_What needs to be done_
Turn everything from the line containing "How many interior" down to the end of the items into a JSON list of strings, one string per line, leaving out blank lines and the pictures.

_Information provided_
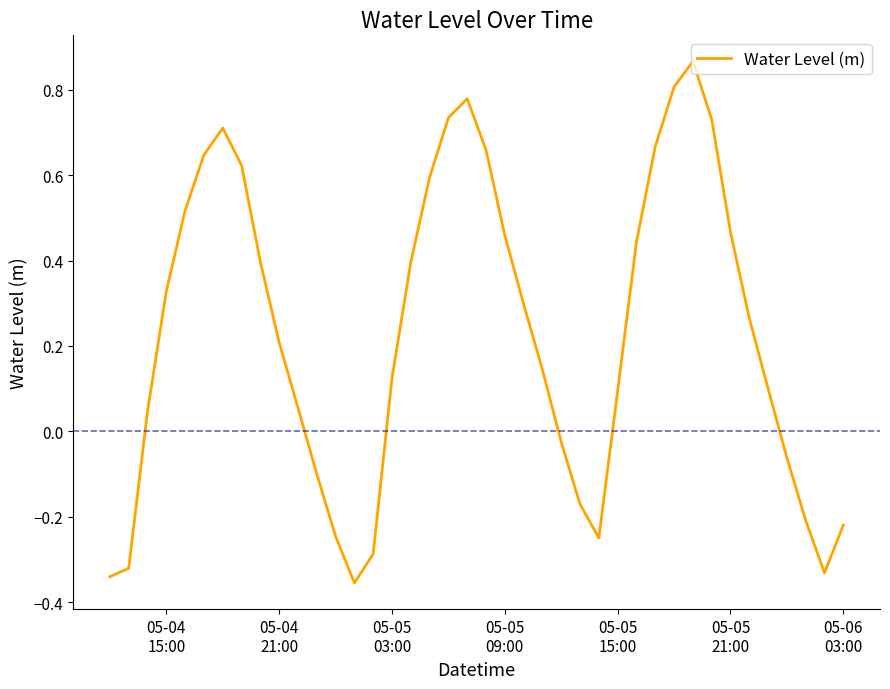

Is this an area chart (filled region under the line)?

No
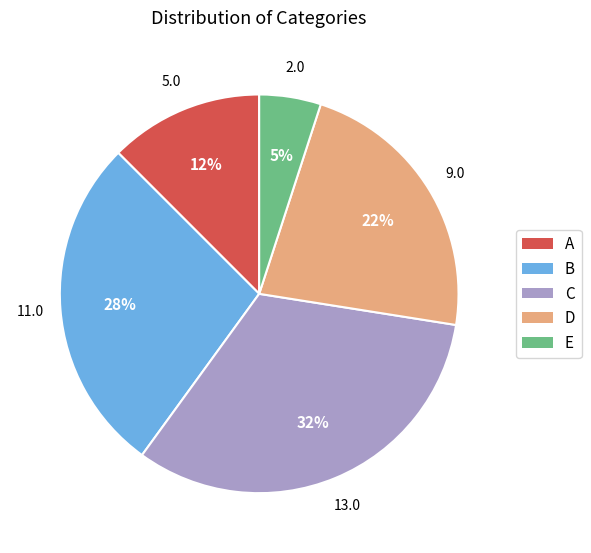

Do E and C together represent more than half of the pie?

No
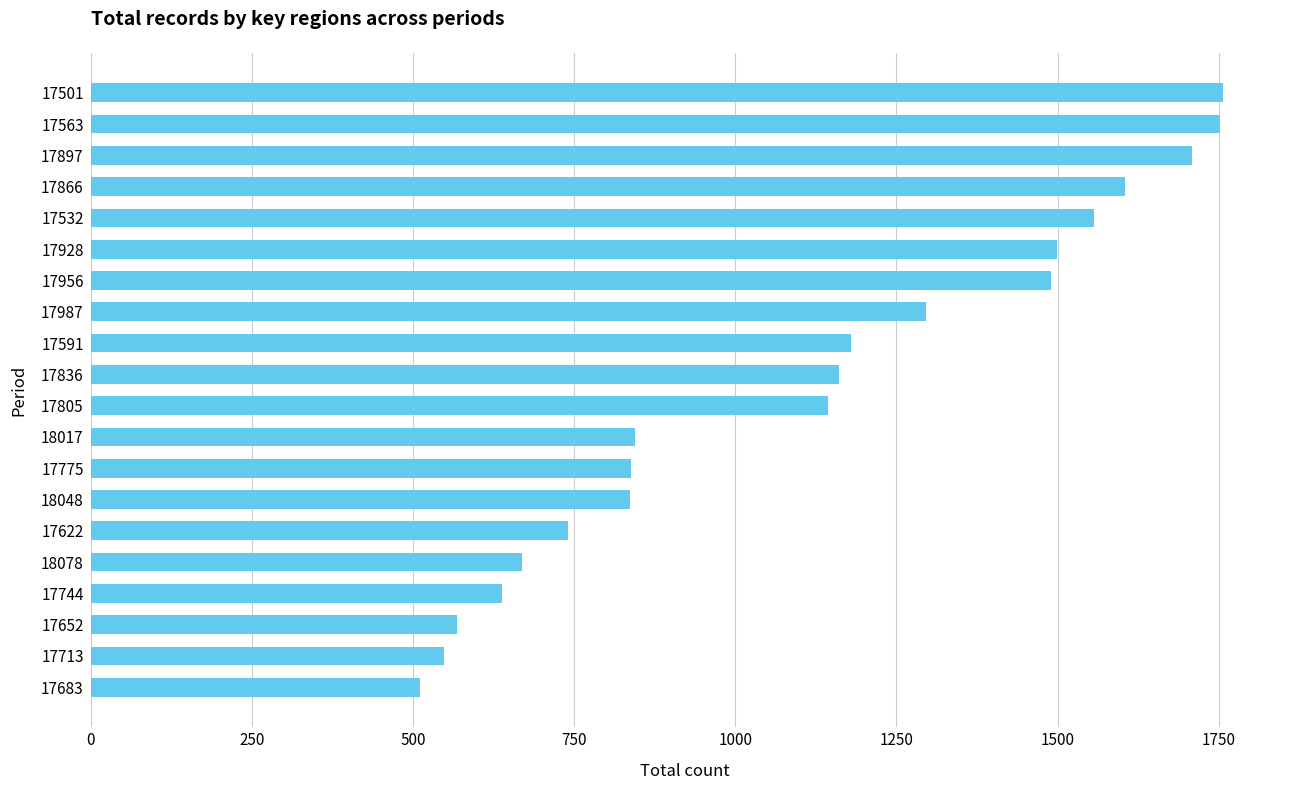

What is the change in value from 17501 to 18017?

-913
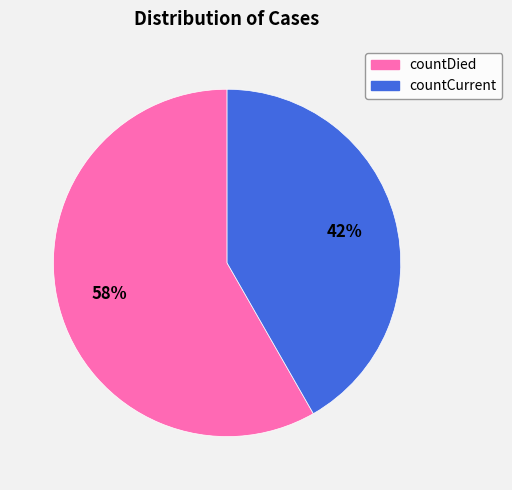

Rank the categories by value from lowest to highest.

countCurrent, countDied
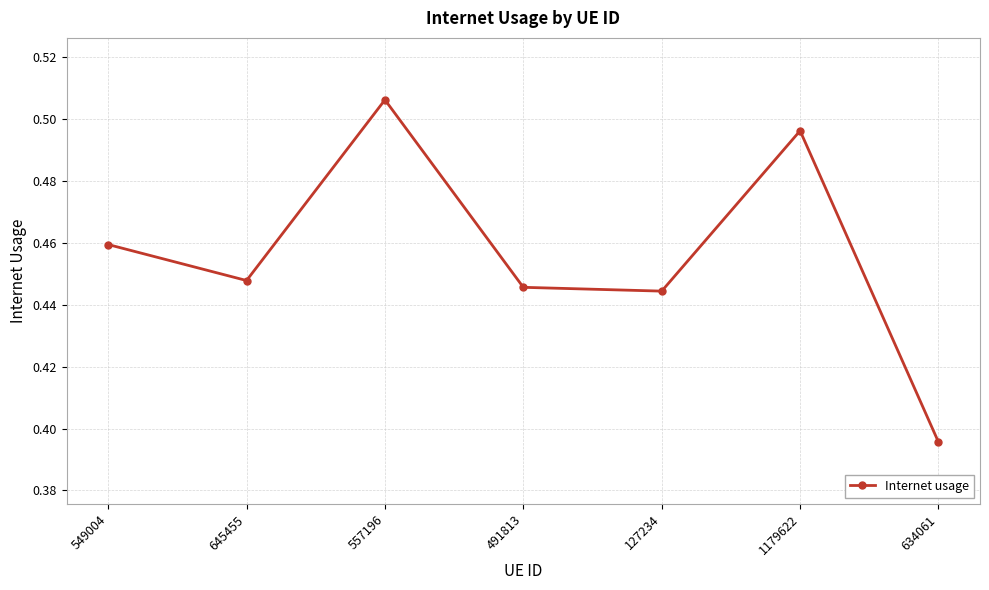

How many interior local peaks (higher than both neighbors) does the data have?

2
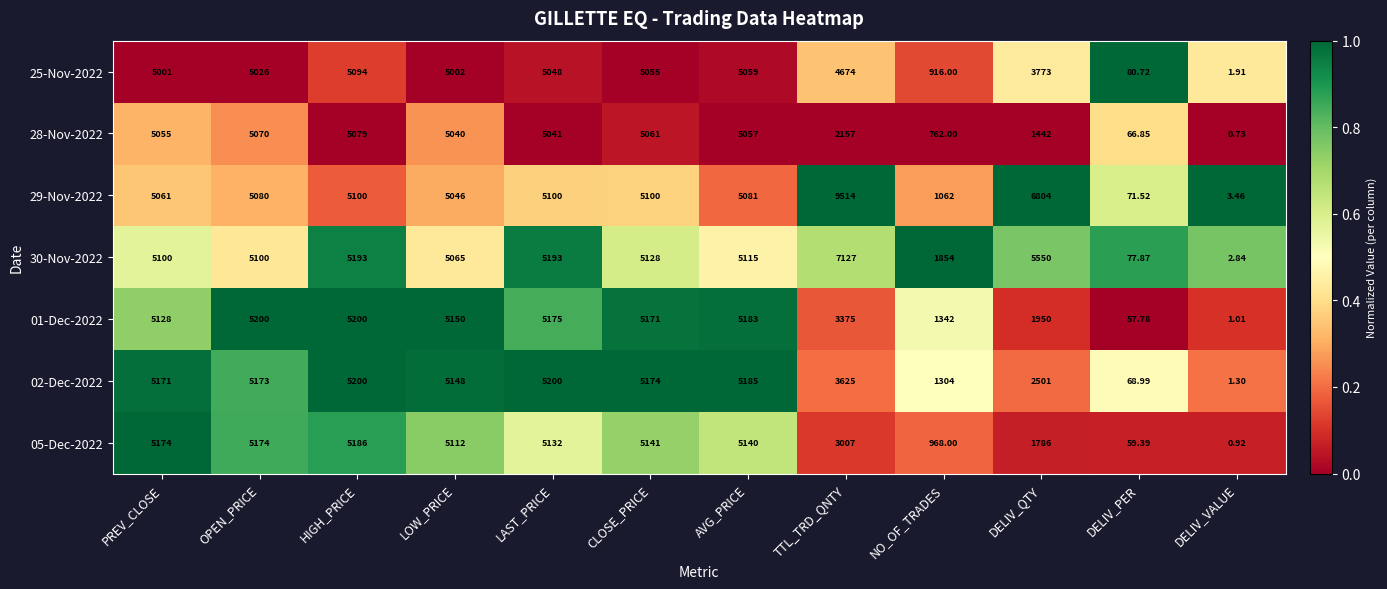

At which category is the sum across all series the highest?

HIGH_PRICE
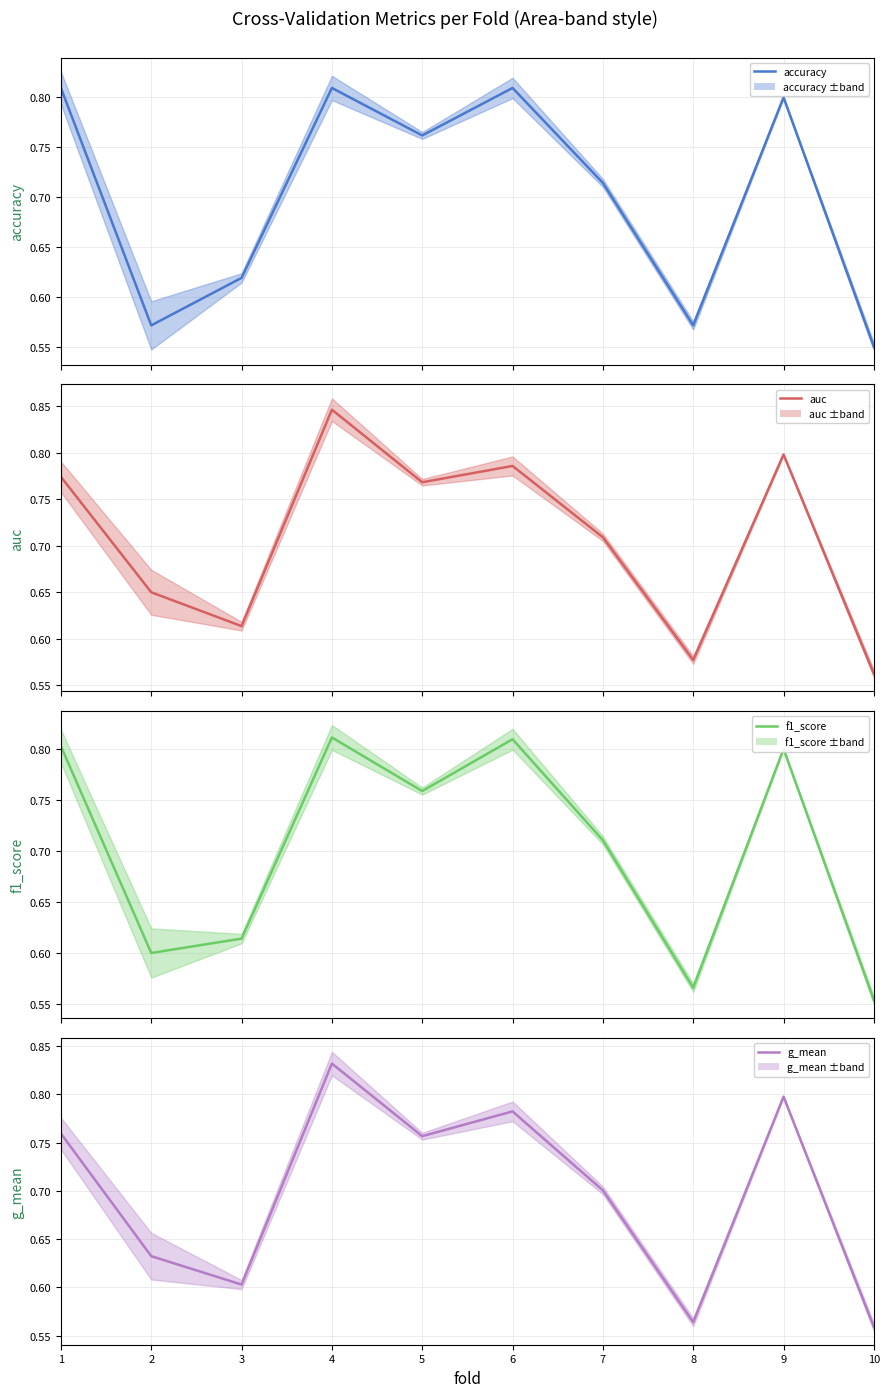

At which label does auc reach its minimum?

10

_Task response_
[
  "How many interior local peaks (higher than both neighbors) does the data have?",
  "2",
  "At which category is the sum across all series the highest?",
  "HIGH_PRICE",
  "At which label does auc reach its minimum?",
  "10"
]